=== Begin Enclosure ===

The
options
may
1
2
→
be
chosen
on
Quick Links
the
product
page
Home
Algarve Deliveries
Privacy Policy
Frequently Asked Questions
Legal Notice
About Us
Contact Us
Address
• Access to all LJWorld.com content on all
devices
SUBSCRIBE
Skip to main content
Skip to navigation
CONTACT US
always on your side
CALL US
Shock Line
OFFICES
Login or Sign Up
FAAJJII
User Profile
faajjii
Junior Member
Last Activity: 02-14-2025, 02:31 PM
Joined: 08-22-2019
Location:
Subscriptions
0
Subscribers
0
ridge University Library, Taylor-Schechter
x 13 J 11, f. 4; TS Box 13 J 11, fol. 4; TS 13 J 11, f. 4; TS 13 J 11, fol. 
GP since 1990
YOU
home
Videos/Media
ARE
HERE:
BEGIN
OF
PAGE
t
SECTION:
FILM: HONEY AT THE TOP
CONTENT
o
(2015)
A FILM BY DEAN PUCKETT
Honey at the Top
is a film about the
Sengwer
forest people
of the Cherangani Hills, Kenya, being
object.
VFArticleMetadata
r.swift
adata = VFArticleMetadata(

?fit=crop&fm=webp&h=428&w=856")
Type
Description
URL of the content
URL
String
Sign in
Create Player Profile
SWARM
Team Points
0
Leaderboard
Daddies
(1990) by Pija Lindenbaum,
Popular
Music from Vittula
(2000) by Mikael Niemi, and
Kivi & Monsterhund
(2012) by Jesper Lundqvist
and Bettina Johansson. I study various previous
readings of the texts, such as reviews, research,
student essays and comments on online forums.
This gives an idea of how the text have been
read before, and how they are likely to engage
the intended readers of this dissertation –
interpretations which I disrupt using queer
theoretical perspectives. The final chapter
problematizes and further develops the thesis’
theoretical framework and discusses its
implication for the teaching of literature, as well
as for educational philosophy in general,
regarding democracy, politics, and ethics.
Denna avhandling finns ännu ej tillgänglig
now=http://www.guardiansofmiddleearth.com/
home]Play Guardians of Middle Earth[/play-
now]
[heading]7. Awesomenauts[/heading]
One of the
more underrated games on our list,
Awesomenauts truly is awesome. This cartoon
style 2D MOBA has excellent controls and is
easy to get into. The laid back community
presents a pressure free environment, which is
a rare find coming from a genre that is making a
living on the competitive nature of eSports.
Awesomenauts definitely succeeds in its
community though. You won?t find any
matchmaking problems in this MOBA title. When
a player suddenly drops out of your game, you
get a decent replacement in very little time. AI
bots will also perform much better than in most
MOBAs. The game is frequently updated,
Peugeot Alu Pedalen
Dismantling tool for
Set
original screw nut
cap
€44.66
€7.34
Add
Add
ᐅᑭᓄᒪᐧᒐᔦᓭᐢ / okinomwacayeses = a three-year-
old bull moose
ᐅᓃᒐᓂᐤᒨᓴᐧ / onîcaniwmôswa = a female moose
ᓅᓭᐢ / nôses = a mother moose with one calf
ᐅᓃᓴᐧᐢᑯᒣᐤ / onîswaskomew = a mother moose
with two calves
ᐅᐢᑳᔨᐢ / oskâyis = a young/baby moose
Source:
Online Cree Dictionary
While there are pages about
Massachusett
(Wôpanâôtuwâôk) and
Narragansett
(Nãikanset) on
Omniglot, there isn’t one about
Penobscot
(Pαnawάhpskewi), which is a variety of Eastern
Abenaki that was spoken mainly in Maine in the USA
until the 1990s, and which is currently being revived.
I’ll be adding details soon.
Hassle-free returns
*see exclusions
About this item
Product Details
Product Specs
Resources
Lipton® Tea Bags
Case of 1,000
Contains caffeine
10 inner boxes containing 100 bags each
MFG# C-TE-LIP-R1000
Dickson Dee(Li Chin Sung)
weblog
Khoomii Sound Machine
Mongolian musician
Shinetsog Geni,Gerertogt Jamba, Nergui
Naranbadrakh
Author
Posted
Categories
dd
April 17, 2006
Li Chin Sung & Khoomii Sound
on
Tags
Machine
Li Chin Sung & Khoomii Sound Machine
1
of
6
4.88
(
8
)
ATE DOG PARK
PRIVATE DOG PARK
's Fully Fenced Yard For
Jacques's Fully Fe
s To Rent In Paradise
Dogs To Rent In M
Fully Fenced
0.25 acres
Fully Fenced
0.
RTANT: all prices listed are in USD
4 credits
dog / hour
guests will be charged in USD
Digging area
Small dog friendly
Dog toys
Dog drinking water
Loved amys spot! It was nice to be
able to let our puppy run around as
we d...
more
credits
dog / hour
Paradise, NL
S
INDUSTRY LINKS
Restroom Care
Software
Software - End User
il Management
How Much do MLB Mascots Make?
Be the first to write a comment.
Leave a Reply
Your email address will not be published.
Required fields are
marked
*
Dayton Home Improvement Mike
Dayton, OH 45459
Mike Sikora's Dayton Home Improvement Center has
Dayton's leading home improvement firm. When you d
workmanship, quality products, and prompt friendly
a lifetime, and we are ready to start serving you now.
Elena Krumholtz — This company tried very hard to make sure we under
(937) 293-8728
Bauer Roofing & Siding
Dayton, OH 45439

=== End Enclosure ===

Extract every line of the entries above that contains the string "Skip", matching its case.

- Expected answer:
Skip to main content
Skip to navigation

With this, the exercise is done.